Grants and Contributions:
Grant or Award spanning more than one fiscal year. (2017-2018 to 2022-2023)
Apoptosis is a predominant form of cell death that is orchestrated by intrinsic and extrinsic mechanisms that lead to activation of caspases, which cleave substrates that are important for cell survival. In contrast, cell necrosis is an alternative mechanism of cell death that results in membrane rupture and release of intracellular contents to the external milieu.
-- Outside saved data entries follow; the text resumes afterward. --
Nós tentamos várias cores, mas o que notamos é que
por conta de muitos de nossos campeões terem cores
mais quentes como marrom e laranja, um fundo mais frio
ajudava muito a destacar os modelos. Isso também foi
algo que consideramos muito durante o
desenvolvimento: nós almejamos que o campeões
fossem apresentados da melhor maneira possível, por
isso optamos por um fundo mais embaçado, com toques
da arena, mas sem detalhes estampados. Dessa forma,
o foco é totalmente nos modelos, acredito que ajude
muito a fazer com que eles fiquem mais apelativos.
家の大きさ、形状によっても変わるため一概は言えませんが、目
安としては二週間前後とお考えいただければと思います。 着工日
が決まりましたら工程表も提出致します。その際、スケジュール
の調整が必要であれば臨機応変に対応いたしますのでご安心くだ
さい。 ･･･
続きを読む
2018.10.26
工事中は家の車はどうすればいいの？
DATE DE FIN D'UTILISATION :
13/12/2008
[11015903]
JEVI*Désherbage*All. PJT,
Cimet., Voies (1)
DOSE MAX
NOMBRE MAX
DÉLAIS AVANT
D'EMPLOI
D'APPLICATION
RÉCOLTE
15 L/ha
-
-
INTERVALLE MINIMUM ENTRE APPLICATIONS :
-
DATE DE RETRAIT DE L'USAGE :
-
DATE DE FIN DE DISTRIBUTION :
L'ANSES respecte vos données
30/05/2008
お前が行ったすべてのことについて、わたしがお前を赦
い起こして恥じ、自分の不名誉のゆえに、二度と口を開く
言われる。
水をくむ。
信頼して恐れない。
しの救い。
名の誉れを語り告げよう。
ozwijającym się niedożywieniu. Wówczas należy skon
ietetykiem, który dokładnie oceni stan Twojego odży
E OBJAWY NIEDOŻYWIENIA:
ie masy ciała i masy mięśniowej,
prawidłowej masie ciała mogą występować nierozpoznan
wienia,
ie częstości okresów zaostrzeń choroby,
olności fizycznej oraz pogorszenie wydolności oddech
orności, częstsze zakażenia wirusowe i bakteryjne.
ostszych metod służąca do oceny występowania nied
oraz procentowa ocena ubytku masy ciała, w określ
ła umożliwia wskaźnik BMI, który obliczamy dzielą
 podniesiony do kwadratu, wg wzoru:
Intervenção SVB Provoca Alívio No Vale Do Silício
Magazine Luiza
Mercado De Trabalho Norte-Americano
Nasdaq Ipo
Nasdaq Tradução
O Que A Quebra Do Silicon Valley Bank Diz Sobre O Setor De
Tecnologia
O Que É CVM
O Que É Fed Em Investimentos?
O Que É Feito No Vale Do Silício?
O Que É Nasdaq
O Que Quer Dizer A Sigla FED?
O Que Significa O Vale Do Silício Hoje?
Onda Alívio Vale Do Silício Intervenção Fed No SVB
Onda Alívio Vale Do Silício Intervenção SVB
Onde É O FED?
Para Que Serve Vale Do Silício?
The molecular mechanisms involved in necrosis signaling are unclear.
Alternative cell death signaling is induced when RipK1 is dysengaged from the TNFR complex, which results in interaction of RipK1 with RipK3, FADD and Casp-8 in the ripoptosome complex that results in cell death by Casp-8. When Casp-8 activity is inhibited, RipK3 interacts with and phosphorylates MLKL in the necrosome complex, which leads to trimerization of MLKL and its relocation to cell membrane, resulting in cell death by necroptosis that is identical to necrosis.
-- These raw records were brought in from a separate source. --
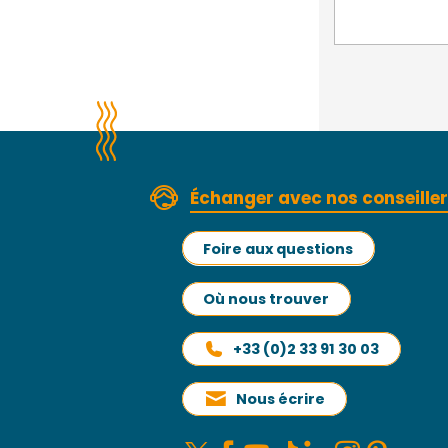
Échanger avec nos conseille
Foire aux questions
Où nous trouver
+33 (0)2 33 91 30 03
Nous écrire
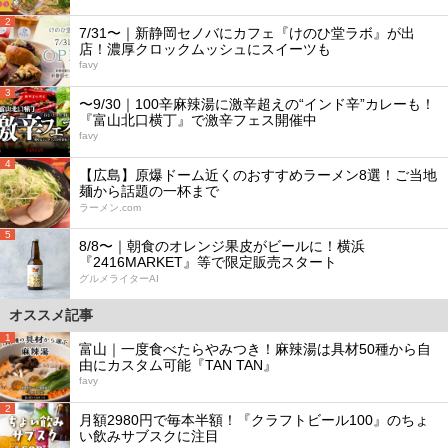
2
7/31〜｜新静岡セノバにカフェ『けのひ堂ラボ』が出
店！濃厚クロックムッシュにスイーツも
favy
3
〜9/30｜100辛麻辣湯に激辛超えの“インド辛”カレーも！
『富山北口横丁』で激辛フェス開催中
favy
4
【広島】原爆ドーム近くのおすすめラーメン8選！ご当地
麺から話題の一杯まで
ラーメン.com
5
8/8〜｜朝食のオレンジ果皮がビールに！横浜
『2416MARKET』等で限定販売スタート
グルメライターAI
オススメ記事
1
富山｜一度食べたらやみつき！麻辣湯は具材50種から自
由にカスタム可能『TAN TAN』
favy
2
月額2980円で毎本半額！『クラフトビール100』のちょ
い飲みサブスクに注目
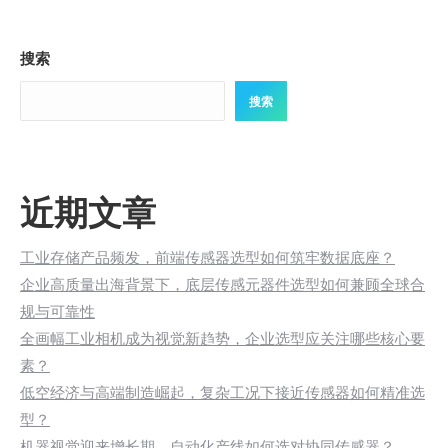
搜索
搜索
近期文章
工业存储产品频发，前端传感器选型如何筑牢数据底座？
企业高质量出海背景下，底层传感元器件选型如何兼顾全球合
规与可靠性
全画幅工业相机成为视觉新趋势，企业选型应关注哪些核心要
素？
低空经济与高端制造崛起，复杂工况下接近传感器如何精准选
型？
机器视觉迎来增长期，自动化产线如何选对协同传感器？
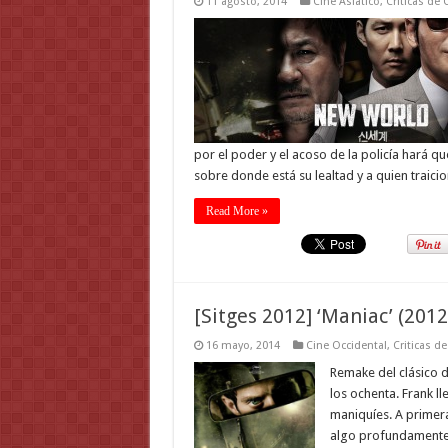
11 agosto, 2014
Cine Asiatico
,
Criticas de 
por el poder y el acoso de la policía hará qu
sobre donde está su lealtad y a quien traicio
Read More »
[Sitges 2012] ‘Maniac’ (2012
16 mayo, 2014
Cine Occidental
,
Criticas de
Remake del clásico d
los ochenta. Frank l
maniquíes. A primer
algo profundamente 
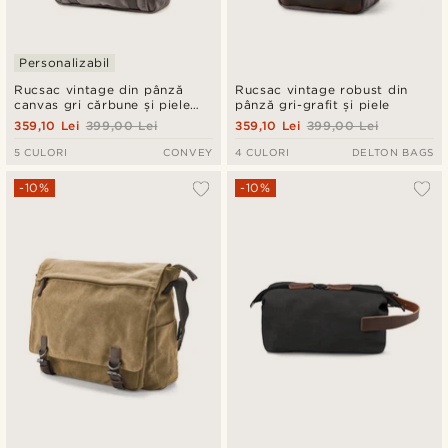
Personalizabil
Rucsac vintage din pânză
Rucsac vintage robust din
canvas gri cărbune și piele
pânză gri-grafit și piele
maro închis
359,10 Lei
399,00 Lei
359,10 Lei
399,00 Lei
5 CULORI
CONVEY
4 CULORI
DELTON BAGS
-10%
-10%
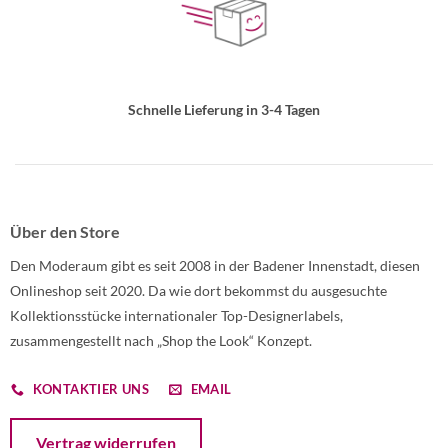
Schnelle Lieferung in 3-4 Tagen
Über den Store
Den Moderaum gibt es seit 2008 in der Badener Innenstadt, diesen
Onlineshop seit 2020. Da wie dort bekommst du ausgesuchte
Kollektionsstücke internationaler Top-Designerlabels,
zusammengestellt nach „Shop the Look“ Konzept.
KONTAKTIER UNS
EMAIL
Öffnet ein Dialogfenster mit dem Formular zur Online-Widerruf
Vertrag widerrufen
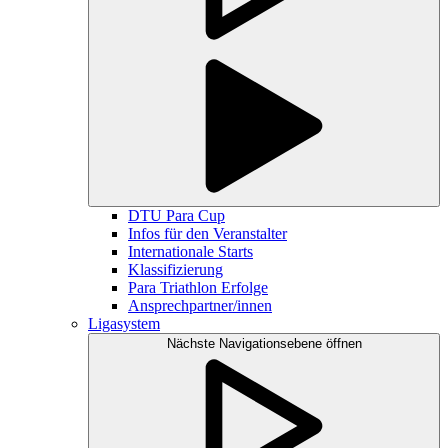
DTU Para Cup
Infos für den Veranstalter
Internationale Starts
Klassifizierung
Para Triathlon Erfolge
Ansprechpartner/innen
Ligasystem
Nächste Navigationsebene öffnen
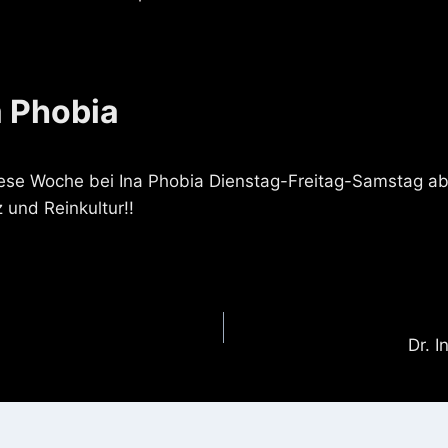
na Phobia
ese Woche bei Ina Phobia Dienstag-Freitag-Samstag ab
z und Reinkultur!!
gation
Dr. 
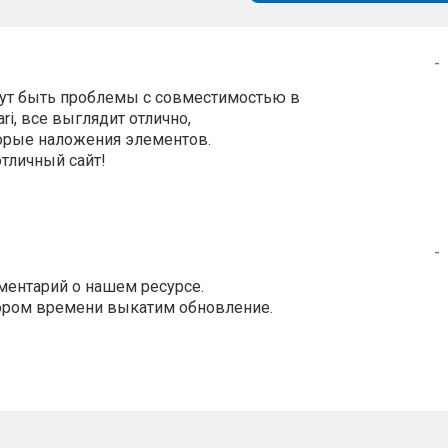
-
огут быть проблемы с совместимостью в
ari, все выглядит отлично,
торые наложения элементов.
отличный сайт!
-
ментарий о нашем ресурсе.
кором времени выкатим обновление.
Preliminary results: Since there is substantial overlap in ripoptosome and necrosome signaling (RipK1, RipK3, FADD and Casp-8), unravelling of the initial steps that lead to necrosome activation will be incomplete without understanding of the ripoptosome complex. Our results have revealed an interesting dichotomy in ripoptosome and necrosome signaling during differentiation of monocytes to macrophages. Monocytes are highly susceptible to ripoptosome, but resistant to necrosome signaling. Upon differentiation to macrophages, they acquire resistance to ripoptosome, but susceptibility to necrosome signaling. The mechanisms behind this switch in susceptibility of monocytes/macrophages to ripoptosome versus necrosome signaling appears to involve XIAP- and MAPK- signaling. Our preliminary results have also uncovered a previously unrecognized mechanism that causes premature degradation of the necrosome, which appears to involve the scaffold function of RipK3 that results in K48-ubiquitination of interacting proteins.
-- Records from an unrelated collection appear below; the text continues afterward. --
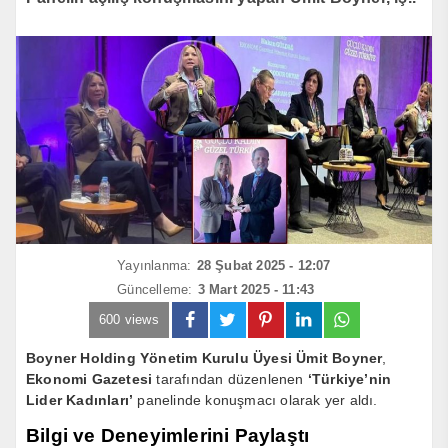
Yayınlanma:
28 Şubat 2025 - 12:07
Güncelleme:
3 Mart 2025 - 11:43
600 views
Boyner Holding Yönetim Kurulu Üyesi Ümit Boyner
,
Ekonomi Gazetesi
tarafından düzenlenen
‘Türkiye’nin
Lider Kadınları’
panelinde konuşmacı olarak yer aldı.
Bilgi ve Deneyimlerini Paylaştı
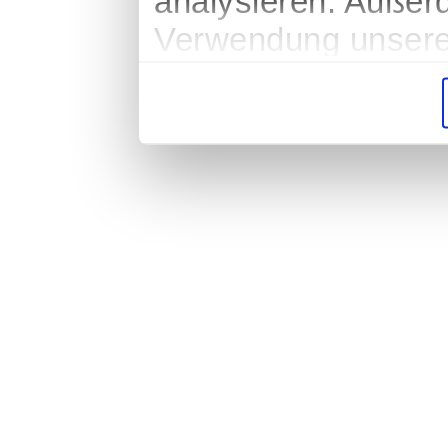
analysieren. Außer
Verwendung unserer
soziale Medien, We
Partner führen dies
weiteren Daten zusa
haben oder die sie
gesammelt haben.
Impressum
|
Datenschutz
|
AGB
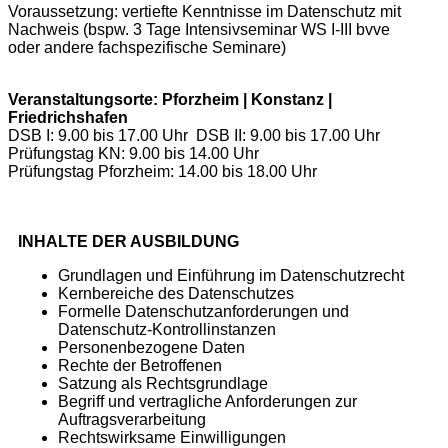
Voraussetzung: vertiefte Kenntnisse im Datenschutz mit
Nachweis (bspw. 3 Tage Intensivseminar WS I-III bvve
oder andere fachspezifische Seminare)
Veranstaltungsorte: Pforzheim | Konstanz |
Friedrichshafen
DSB I: 9.00 bis 17.00 Uhr DSB II: 9.00 bis 17.00 Uhr
Prüfungstag KN: 9.00 bis 14.00 Uhr
Prüfungstag Pforzheim: 14.00 bis 18.00 Uhr
INHALTE DER AUSBILDUNG
Grundlagen und Einführung im Datenschutzrecht
Kernbereiche des Datenschutzes
Formelle Datenschutzanforderungen und
Datenschutz-Kontrollinstanzen
Personenbezogene Daten
Rechte der Betroffenen
Satzung als Rechtsgrundlage
Begriff und vertragliche Anforderungen zur
Auftragsverarbeitung
Rechtswirksame Einwilligungen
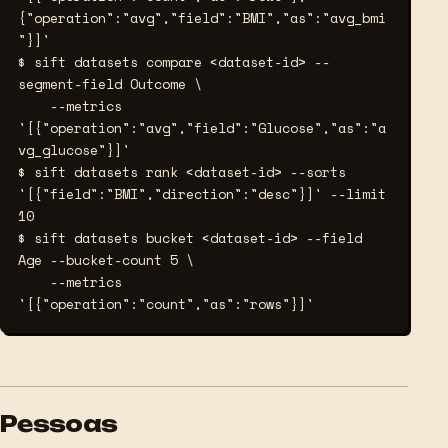
{"operation":"avg","field":"BMI","as":"avg_bmi
"}]'
$ sift datasets compare <dataset-id> --
segment-field Outcome \
    --metrics 
'[{"operation":"avg","field":"Glucose","as":"a
vg_glucose"}]'
$ sift datasets rank <dataset-id> --sorts 
'[{"field":"BMI","direction":"desc"}]' --limit 
10
$ sift datasets bucket <dataset-id> --field 
Age --bucket-count 5 \
    --metrics 
'[{"operation":"count","as":"rows"}]'
Pessoas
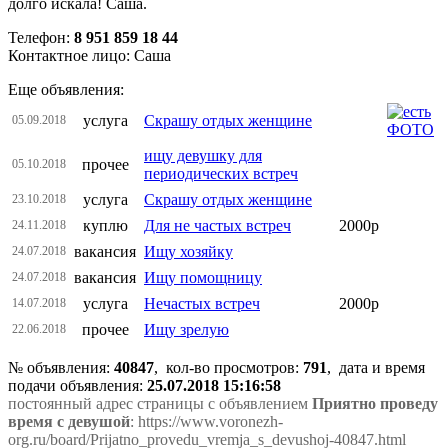
долго искала! Саша.
Телефон:
8 951 859 18 44
Контактное лицо: Саша
Еще объявления:
услуга
Скрашу отдых женщине
05.09.2018
ищу девушку для
прочее
05.10.2018
периодических встреч
услуга
Скрашу отдых женщине
23.10.2018
куплю
Для не частых встреч
2000р
24.11.2018
вакансия
Ищу хозяйку
24.07.2018
вакансия
Ищу помощницу
24.07.2018
услуга
Нечастых встреч
2000р
14.07.2018
прочее
Ищу зрелую
22.06.2018
№ объявления:
40847
, кол-во просмотров
:
791
, дата и время
подачи объявления:
25.07.2018 15:16:58
постоянный адрес страницы с объявлением
Приятно проведу
время с девушой
: https://www.voronezh-
org.ru/board/Prijatno_provedu_vremja_s_devushoj-40847.html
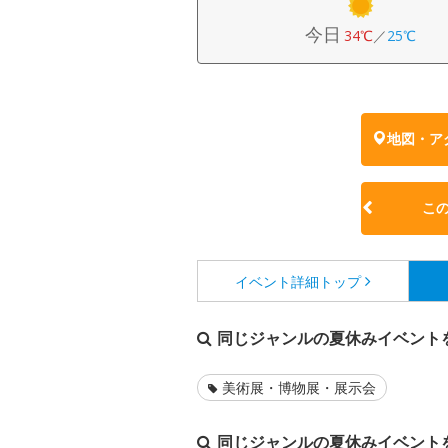
今日
34℃
／
25℃
地図・ア
こ
イベント詳細
トップ
同じジャンルの夏休みイベント
美術展・博物展・展示会
同じジャンルの夏休みイベント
Hypothesis: MK2 and RipK3 regulate necrosome signaling through distinct mechanisms. Inhibition of these regulatory mechanisms results in potent necrosome signaling.
Aims: 1) Evaluate how differentiation of monocytes impacts ripoptosome and necrosome signaling 2) determine how MK2 regulates ripoptosome/necrosome signaling in macrophages 3) decipher how RipK3-scaffold causes premature degradation of the necrosome.
Approach: We apply rigorous methods such as cell imaging, immunoprecipitations, bioinformatics and western blotting with primary cells (WT, knockout and knock-in). We use knockout cells, inhibitors, siRNA or CRISPR approach to decipher specific mechanisms.
Significance: Deciphering how necrosome signaling is induced and regulated at the molecular level will provide novel insights into the cell biology of this important pathway and help us identify various downstream target genes that can be targeted for therapeutic intervention.